15)Prévoir un renforcement des capacités d’ingénierie locales afin d’apporter assistance et appui à la collectivité, aux divers établissements publics ainsi qu’aux services locaux de l’Etat pour conduire l’ensemble de ces opérations.

16) Engager une consultation internationale ayant pour objectif de recueillir de la part des professionnels des propositions susceptibles d’éclairer les choix relatifs à l’aménagement, à l’architecture et à l’urbanisme sans, à ce stade, d’objectif de projet opérationnel de maîtrise d’œuvre.

Sur les questions relatives aux relations avec la partie néerlandaise(Saint- Martin):

17) Réactiver le Q4, plateforme de dialogue regroupant les deux Etats et les deux collectivités pour relancer une coopération étroite et pérenne entre les deux parties de l’île

18)  Renforcer la coopération dans le domaine de la lutte contre la corruption et de la maîtrise des flux migratoires

19)  Elaborer des projets de construction d’équipements d’infrastructures communs dans le domaine de la gestion des déchets, de l’assainissement ou des réseaux.

Estelle Gasnet
3 commentaires

Commentaires

Parfait et très complet mais il faudrait établir un calendrier et mentionner les urgences Car la population doit gagner sa vie.
Ne pas oublier la dépollution de l'île de ses déchets et autres gravats..
Nous avons une tres Belle île pleine de potentiel, À tous les acteurs de les mettre en valeur.

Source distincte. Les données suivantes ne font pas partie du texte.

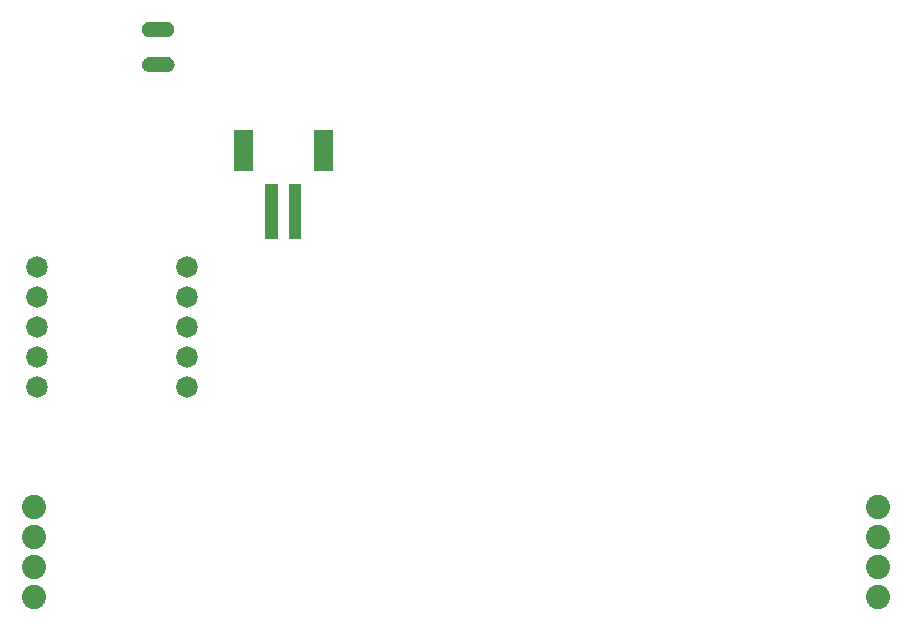
<source format=gbs>
G04 DipTrace 2.4.0.2*
%IN64xAPA102Crigid.gbs*%
%MOMM*%
%ADD21O,1.185X1.23*%
%ADD31C,2.05*%
%ADD33C,1.828*%
%FSLAX53Y53*%
G04*
G71*
G90*
G75*
G01*
%LNBotMask*%
%LPD*%
G36*
X32860Y44468D2*
X33910D1*
Y49118D1*
X32860D1*
Y44468D1*
G37*
G36*
X30860D2*
X31910D1*
Y49118D1*
X30860D1*
Y44468D1*
G37*
G36*
X34960Y53718D2*
Y50268D1*
X36610D1*
Y53718D1*
X34960D1*
G37*
G36*
X28160D2*
Y50268D1*
X29810D1*
Y53718D1*
X28160D1*
G37*
D21*
X22537Y62236D3*
G36*
X22763Y61621D2*
X20763D1*
Y62851D1*
X22763D1*
Y61621D1*
G37*
D21*
X20989Y62236D3*
G36*
X20892Y61611D2*
X21661D1*
Y62861D1*
X20892D1*
X20724Y62798D1*
X20517Y62653D1*
X20412Y62444D1*
X20375Y62236D1*
X20412Y62028D1*
X20517Y61819D1*
X20724Y61673D1*
X20892Y61611D1*
G37*
G36*
X22634Y62861D2*
X21864D1*
Y61611D1*
X22634D1*
X22801Y61673D1*
X23009Y61819D1*
X23113Y62028D1*
X23150Y62236D1*
X23113Y62444D1*
X23009Y62653D1*
X22801Y62798D1*
X22634Y62861D1*
G37*
D33*
X24189Y31951D3*
Y34491D3*
Y37031D3*
Y39571D3*
X11489Y31951D3*
Y34491D3*
Y37031D3*
Y39571D3*
D31*
X11250Y16730D3*
Y19270D3*
Y14190D3*
Y21810D3*
D33*
X11488Y42110D3*
X24189D3*
D31*
X82750Y16730D3*
Y19270D3*
Y14190D3*
Y21810D3*
D21*
X21017Y59263D3*
G36*
X20791Y59878D2*
X22791D1*
Y58648D1*
X20791D1*
Y59878D1*
G37*
D21*
X22564Y59263D3*
G36*
X22662Y59888D2*
X21892D1*
Y58638D1*
X22662D1*
X22829Y58700D1*
X23036Y58846D1*
X23141Y59055D1*
X23178Y59263D1*
X23141Y59471D1*
X23036Y59679D1*
X22829Y59825D1*
X22662Y59888D1*
G37*
G36*
X20920Y58638D2*
X21689D1*
Y59888D1*
X20920D1*
X20752Y59825D1*
X20545Y59679D1*
X20440Y59471D1*
X20403Y59263D1*
X20440Y59055D1*
X20545Y58846D1*
X20752Y58700D1*
X20920Y58638D1*
G37*
M02*

</source>
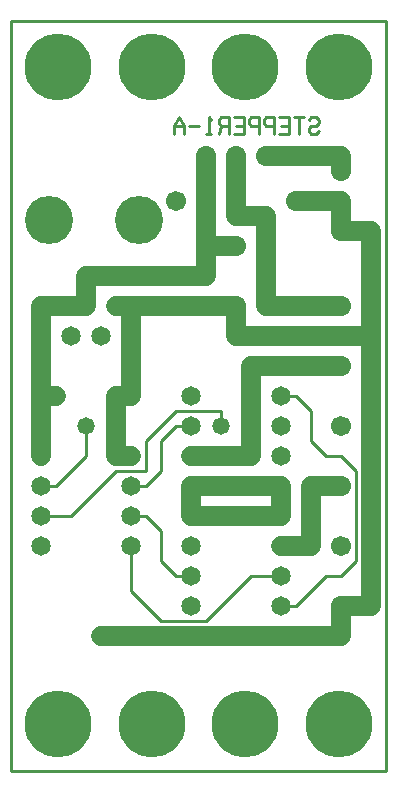
<source format=gbl>
%MOIN*%
%FSLAX25Y25*%
G04 D10 used for Character Trace; *
G04     Circle (OD=.01000) (No hole)*
G04 D11 used for Power Trace; *
G04     Circle (OD=.06700) (No hole)*
G04 D12 used for Signal Trace; *
G04     Circle (OD=.01100) (No hole)*
G04 D13 used for Via; *
G04     Circle (OD=.05800) (Round. Hole ID=.02800)*
G04 D14 used for Component hole; *
G04     Circle (OD=.06500) (Round. Hole ID=.03500)*
G04 D15 used for Component hole; *
G04     Circle (OD=.06700) (Round. Hole ID=.04300)*
G04 D16 used for Component hole; *
G04     Circle (OD=.08100) (Round. Hole ID=.05100)*
G04 D17 used for Component hole; *
G04     Circle (OD=.08900) (Round. Hole ID=.05900)*
G04 D18 used for Component hole; *
G04     Circle (OD=.11300) (Round. Hole ID=.08300)*
G04 D19 used for Component hole; *
G04     Circle (OD=.16000) (Round. Hole ID=.13000)*
G04 D20 used for Component hole; *
G04     Circle (OD=.18300) (Round. Hole ID=.15300)*
G04 D21 used for Component hole; *
G04     Circle (OD=.22291) (Round. Hole ID=.19291)*
%ADD10C,.01000*%
%ADD11C,.06700*%
%ADD12C,.01100*%
%ADD13C,.05800*%
%ADD14C,.06500*%
%ADD15C,.06700*%
%ADD16C,.08100*%
%ADD17C,.08900*%
%ADD18C,.11300*%
%ADD19C,.16000*%
%ADD20C,.18300*%
%ADD21C,.22291*%
%IPPOS*%
%LPD*%
G90*X0Y0D02*D21*X15625Y15625D03*D13*              
X30000Y45000D03*D11*X80000D01*D13*D03*D11*        
X110000D01*Y55000D01*D15*D03*D11*X120000D01*      
Y145000D01*X75000D01*Y155000D01*D15*D03*D11*      
X40000D01*Y125000D01*X35000D01*D14*D03*D11*       
Y105000D01*X40000D01*D14*D03*D12*X35000Y100000D02*
X45000D01*X20000Y85000D02*X35000Y100000D01*       
X10000Y85000D02*X20000D01*D14*X10000D03*D12*      
Y95000D02*X15000D01*D14*X10000D03*D12*X15000D02*  
X25000Y105000D01*Y115000D01*D13*D03*D14*          
X15000Y125000D03*D11*X10000D01*Y105000D01*D14*D03*
D11*Y125000D02*Y155000D01*X25000D01*D14*D03*D11*  
Y165000D01*X65000D01*Y175000D01*X75000D01*D15*D03*
D11*X85000Y155000D02*Y185000D01*D13*Y155000D03*   
D11*X110000D01*D15*D03*D11*X120000Y145000D02*     
Y180000D01*X110000D01*D15*D03*D11*Y190000D01*     
X95000D01*D15*D03*D11*X75000Y185000D02*X85000D01* 
X75000D02*Y205000D01*D15*D03*X85000D03*D11*       
X110000D01*Y200000D01*D15*D03*D21*                
X109375Y234375D03*X78125D03*D15*X65000Y205000D03* 
D11*Y175000D01*D15*X55000Y190000D03*D19*          
X42500Y183500D03*D11*X35000Y155000D02*X40000D01*  
D14*X35000D03*X30000Y145000D03*X20000D03*D19*     
X12500Y183500D03*D14*X60000Y125000D03*D12*        
X70000Y115000D02*Y120000D01*D13*Y115000D03*D12*   
X55000Y120000D02*X70000D01*X45000Y110000D02*      
X55000Y120000D01*X45000Y100000D02*Y110000D01*D14* 
X40000Y95000D03*D12*X45000D01*X50000Y100000D01*   
Y110000D01*X55000Y115000D01*X60000D01*D14*D03*    
Y105000D03*D11*X80000D01*Y135000D01*X110000D01*   
D15*D03*D12*X100000Y110000D02*Y120000D01*         
X105000Y105000D02*X100000Y110000D01*              
X105000Y105000D02*X110000D01*X115000Y100000D01*   
Y70000D01*X110000Y65000D01*X105000D01*            
X95000Y55000D01*X90000D01*D14*D03*D12*            
X65000Y50000D02*X80000Y65000D01*X50000Y50000D02*  
X65000D01*X50000D02*X40000Y60000D01*Y75000D01*D14*
D03*D12*X55000Y65000D02*X50000Y70000D01*          
X55000Y65000D02*X60000D01*D14*D03*D12*            
X50000Y70000D02*Y80000D01*X45000Y85000D01*        
X40000D01*D14*D03*X60000Y75000D03*Y85000D03*D11*  
X90000D01*D14*D03*D11*Y95000D01*D14*D03*D11*      
X60000D01*D14*D03*D11*Y85000D01*D12*              
X80000Y65000D02*X90000D01*D14*D03*D11*Y75000D02*  
X100000D01*D14*X90000D03*D11*X100000D02*Y95000D01*
X110000D01*D15*D03*D14*X90000Y115000D03*          
Y105000D03*D15*X110000Y115000D03*Y75000D03*D12*   
X100000Y120000D02*X95000Y125000D01*X90000D01*D14* 
D03*X60000Y55000D03*X10000Y75000D03*D10*          
X99163Y216914D02*X100000Y217871D01*X101674D01*    
X102511Y216914D01*Y215957D01*X101674Y215000D01*   
X100000D01*X99163Y214043D01*Y213086D01*           
X100000Y212129D01*X101674D01*X102511Y213086D01*   
X95837Y212129D02*Y217871D01*X97511D02*X94163D01*  
X89163Y212129D02*X92511D01*Y217871D01*X89163D01*  
X92511Y215000D02*X90000D01*X87511Y212129D02*      
Y217871D01*X85000D01*X84163Y216914D01*Y215957D01* 
X85000Y215000D01*X87511D01*X82511Y212129D02*      
Y217871D01*X80000D01*X79163Y216914D01*Y215957D01* 
X80000Y215000D01*X82511D01*X74163Y212129D02*      
X77511D01*Y217871D01*X74163D01*X77511Y215000D02*  
X75000D01*X72511Y212129D02*Y217871D01*X70000D01*  
X69163Y216914D01*Y215957D01*X70000Y215000D01*     
X72511D01*X70000D02*X69163Y212129D01*             
X66674Y216914D02*X65837Y217871D01*Y212129D01*     
X66674D02*X65000D01*X62511Y215000D02*X59163D01*   
X57511Y212129D02*Y215000D01*X55837Y217871D01*     
X54163Y215000D01*Y212129D01*X57511Y215000D02*     
X54163D01*D21*X46875Y15625D03*X78125D03*          
X109375D03*X46875Y234375D03*X15625D03*D12*X0Y0D02*
X125000D01*Y250000D01*X0D01*Y0D01*M02*            

</source>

Bravo, Estelle, pour la qualité de l'info

Favoriser les entreprises locales pendant la reconstruction ??? On s'assied sur le code des marchés publics ???
Relevons les manches, Camarades, y a du taf !!!
Va falloir que chacun prenne ses responsabilités ... Déconstruction à terme de certaines zones urbanisées ... On va les mettre où, tous ces gens ??? En montagne ???